::: MATERIAL TO PROCESS

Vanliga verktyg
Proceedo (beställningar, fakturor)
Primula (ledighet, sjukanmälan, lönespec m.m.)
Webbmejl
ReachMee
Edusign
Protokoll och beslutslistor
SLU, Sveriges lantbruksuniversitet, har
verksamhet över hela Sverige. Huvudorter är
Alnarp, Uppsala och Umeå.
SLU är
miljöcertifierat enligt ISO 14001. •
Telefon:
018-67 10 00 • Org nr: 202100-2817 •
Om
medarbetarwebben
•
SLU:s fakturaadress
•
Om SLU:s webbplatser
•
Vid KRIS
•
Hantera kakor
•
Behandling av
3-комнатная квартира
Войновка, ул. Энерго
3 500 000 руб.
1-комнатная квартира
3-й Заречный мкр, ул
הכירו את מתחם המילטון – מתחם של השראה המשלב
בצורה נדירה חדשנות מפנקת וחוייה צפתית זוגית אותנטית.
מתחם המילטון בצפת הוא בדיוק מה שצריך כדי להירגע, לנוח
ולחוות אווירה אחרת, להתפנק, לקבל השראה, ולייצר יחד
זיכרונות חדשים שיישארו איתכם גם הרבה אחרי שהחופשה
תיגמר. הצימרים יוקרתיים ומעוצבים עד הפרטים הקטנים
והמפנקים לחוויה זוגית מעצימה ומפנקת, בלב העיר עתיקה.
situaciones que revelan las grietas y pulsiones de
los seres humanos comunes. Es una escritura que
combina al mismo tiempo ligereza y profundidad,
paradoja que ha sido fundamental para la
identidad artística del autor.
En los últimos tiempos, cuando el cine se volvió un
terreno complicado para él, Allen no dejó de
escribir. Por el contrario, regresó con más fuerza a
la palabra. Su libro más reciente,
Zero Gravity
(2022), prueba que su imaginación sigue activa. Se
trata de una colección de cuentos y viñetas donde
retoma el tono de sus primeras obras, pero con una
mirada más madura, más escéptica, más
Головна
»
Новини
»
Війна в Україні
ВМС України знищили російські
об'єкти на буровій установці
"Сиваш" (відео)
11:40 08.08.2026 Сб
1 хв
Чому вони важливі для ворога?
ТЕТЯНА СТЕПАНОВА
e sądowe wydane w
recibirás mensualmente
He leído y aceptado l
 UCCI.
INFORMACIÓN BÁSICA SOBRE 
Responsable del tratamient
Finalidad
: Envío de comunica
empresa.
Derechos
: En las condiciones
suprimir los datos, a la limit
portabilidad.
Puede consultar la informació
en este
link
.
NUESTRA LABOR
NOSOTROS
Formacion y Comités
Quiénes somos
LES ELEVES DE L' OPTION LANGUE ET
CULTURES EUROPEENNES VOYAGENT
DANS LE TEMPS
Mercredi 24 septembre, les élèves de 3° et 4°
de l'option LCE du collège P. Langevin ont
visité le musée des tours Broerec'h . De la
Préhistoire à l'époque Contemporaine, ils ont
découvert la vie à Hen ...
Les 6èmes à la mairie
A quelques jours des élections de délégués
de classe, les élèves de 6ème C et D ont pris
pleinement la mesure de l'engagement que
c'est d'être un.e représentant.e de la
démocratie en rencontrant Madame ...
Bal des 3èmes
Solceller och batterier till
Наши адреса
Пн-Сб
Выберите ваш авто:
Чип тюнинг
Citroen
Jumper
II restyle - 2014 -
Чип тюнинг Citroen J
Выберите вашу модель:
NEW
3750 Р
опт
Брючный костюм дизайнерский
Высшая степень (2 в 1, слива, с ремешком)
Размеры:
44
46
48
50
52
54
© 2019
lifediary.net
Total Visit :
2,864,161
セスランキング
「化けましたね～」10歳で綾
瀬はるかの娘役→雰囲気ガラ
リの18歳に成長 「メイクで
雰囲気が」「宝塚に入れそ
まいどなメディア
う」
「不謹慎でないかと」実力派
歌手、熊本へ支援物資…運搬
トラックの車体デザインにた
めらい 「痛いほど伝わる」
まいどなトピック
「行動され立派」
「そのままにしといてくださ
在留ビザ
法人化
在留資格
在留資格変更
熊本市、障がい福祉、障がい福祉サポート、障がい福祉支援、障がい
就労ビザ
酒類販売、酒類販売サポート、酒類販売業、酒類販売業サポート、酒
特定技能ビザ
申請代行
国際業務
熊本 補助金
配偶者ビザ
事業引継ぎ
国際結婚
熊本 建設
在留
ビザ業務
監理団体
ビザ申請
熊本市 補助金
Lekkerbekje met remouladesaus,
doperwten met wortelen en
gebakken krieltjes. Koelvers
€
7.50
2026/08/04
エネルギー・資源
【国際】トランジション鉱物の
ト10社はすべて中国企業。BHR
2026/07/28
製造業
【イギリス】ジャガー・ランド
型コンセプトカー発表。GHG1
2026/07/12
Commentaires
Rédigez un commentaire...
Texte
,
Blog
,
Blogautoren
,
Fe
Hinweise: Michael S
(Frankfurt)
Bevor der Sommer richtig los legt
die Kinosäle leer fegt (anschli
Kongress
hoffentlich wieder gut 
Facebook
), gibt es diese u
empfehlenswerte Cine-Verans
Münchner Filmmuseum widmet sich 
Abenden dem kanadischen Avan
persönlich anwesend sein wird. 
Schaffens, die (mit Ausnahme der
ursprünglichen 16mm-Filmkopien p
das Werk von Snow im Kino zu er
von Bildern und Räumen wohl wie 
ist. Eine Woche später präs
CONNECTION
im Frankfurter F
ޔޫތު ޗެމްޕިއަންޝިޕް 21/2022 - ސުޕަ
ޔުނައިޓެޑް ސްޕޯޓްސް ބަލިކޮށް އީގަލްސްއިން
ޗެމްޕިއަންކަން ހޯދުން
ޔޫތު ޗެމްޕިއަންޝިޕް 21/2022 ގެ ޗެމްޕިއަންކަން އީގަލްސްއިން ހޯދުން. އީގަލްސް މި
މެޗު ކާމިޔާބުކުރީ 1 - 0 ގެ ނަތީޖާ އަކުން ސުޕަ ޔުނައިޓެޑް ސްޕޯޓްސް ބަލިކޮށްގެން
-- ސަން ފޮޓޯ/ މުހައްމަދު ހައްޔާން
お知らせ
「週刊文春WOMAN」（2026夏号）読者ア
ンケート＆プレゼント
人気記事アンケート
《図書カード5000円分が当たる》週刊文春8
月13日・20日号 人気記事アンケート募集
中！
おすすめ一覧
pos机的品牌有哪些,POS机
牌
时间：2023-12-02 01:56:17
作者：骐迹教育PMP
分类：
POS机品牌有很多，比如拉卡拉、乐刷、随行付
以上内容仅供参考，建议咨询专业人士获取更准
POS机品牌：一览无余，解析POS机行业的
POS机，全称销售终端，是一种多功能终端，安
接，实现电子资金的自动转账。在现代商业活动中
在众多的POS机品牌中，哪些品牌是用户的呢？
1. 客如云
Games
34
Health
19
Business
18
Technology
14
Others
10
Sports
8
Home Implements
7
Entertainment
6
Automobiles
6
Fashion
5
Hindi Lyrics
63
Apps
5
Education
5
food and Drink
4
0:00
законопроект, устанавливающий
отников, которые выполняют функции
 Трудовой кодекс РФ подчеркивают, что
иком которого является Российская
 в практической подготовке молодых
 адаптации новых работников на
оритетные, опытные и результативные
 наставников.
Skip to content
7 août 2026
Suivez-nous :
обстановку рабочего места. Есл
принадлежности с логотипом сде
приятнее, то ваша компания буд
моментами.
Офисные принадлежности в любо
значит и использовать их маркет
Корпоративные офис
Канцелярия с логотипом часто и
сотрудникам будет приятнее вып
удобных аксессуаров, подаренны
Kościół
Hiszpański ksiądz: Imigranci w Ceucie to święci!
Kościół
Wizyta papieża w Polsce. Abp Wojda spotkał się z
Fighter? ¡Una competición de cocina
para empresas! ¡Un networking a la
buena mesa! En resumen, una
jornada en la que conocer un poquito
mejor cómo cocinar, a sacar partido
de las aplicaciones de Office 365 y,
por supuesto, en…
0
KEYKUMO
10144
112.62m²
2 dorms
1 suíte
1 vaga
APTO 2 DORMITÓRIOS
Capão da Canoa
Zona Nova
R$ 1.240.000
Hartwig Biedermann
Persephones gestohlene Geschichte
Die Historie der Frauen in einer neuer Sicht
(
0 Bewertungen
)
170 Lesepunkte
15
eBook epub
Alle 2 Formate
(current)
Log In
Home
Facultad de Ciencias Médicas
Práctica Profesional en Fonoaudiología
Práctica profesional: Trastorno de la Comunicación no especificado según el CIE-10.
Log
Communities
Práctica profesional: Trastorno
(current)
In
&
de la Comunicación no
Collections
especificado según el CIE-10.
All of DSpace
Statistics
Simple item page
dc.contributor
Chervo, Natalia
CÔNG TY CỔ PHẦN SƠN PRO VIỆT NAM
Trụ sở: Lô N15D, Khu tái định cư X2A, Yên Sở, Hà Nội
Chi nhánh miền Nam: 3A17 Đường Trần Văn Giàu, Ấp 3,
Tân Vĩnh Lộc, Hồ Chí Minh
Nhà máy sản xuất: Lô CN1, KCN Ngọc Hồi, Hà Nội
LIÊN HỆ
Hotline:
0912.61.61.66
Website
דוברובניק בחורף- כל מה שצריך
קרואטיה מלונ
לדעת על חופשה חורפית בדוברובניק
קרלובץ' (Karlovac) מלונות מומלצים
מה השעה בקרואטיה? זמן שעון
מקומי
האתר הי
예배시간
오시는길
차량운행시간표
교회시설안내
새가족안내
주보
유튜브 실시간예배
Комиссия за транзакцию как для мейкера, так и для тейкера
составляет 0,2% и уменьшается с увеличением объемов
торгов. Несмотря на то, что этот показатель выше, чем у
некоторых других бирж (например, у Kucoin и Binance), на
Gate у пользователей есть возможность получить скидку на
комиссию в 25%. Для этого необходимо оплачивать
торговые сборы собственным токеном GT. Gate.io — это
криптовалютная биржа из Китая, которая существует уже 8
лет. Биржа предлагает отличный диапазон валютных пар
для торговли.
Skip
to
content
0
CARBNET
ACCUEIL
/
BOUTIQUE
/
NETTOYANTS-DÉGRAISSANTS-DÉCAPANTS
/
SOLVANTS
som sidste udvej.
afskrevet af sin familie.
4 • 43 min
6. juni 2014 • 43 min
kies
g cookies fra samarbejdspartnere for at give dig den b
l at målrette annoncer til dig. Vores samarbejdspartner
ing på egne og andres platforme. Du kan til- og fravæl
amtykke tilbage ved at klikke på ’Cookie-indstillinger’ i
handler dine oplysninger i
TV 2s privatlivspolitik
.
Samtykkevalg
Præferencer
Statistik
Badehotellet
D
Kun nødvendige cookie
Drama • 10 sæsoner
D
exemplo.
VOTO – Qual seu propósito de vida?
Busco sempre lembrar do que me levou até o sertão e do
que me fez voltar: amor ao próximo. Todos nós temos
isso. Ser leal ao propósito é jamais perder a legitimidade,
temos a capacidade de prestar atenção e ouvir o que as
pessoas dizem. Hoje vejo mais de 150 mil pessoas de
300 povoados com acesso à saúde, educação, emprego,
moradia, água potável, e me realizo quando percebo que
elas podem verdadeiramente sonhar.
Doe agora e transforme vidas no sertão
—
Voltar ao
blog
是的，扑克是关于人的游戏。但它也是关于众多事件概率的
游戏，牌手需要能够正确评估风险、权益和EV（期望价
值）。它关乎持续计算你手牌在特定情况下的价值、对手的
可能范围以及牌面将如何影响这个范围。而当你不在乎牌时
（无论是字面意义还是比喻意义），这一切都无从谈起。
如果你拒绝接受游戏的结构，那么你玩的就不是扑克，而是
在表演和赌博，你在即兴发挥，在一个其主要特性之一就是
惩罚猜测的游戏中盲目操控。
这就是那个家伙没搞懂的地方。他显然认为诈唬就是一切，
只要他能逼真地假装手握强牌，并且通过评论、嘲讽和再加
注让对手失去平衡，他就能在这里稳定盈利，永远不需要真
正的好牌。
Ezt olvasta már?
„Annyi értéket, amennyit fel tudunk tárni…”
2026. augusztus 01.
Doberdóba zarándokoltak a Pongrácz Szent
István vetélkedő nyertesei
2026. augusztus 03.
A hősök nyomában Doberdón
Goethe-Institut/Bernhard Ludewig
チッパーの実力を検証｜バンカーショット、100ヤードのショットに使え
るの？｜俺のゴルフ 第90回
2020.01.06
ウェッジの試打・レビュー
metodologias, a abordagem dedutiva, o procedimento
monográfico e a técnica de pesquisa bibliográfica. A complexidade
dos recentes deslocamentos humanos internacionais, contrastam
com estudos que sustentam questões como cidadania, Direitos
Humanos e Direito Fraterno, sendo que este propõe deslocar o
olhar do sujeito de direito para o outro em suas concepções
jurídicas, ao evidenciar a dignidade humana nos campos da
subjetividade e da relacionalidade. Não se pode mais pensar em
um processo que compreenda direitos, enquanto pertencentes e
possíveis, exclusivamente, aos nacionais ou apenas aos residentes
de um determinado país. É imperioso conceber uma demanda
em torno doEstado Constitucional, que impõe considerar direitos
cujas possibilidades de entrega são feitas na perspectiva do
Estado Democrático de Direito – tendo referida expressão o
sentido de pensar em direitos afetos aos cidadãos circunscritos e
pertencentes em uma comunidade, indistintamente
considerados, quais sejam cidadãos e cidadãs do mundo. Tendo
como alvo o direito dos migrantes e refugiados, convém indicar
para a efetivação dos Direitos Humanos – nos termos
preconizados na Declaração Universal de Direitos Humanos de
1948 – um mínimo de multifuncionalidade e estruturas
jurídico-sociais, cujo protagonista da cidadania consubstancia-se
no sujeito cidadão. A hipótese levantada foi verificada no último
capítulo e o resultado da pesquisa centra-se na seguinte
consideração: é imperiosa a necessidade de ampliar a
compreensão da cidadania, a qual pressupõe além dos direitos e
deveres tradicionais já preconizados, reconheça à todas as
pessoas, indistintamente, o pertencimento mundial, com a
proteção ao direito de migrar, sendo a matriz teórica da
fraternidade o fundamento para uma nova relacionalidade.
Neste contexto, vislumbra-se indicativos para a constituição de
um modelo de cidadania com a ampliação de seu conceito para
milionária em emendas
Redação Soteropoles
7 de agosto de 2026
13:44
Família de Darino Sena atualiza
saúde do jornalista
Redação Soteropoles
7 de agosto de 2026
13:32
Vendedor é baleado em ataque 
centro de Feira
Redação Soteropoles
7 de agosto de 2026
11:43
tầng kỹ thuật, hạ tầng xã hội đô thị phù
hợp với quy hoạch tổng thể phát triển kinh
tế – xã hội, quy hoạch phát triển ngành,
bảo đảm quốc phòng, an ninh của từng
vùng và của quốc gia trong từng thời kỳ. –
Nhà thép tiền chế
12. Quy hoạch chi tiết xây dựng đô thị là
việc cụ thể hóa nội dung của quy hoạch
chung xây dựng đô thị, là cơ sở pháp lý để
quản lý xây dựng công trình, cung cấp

::::::

*ACTIVITY*. Could you copy every line in the records that holds "логотипом"?

*RESPONSE FOR THIS EXERCISE*.
принадлежности с логотипом сде
Канцелярия с логотипом часто и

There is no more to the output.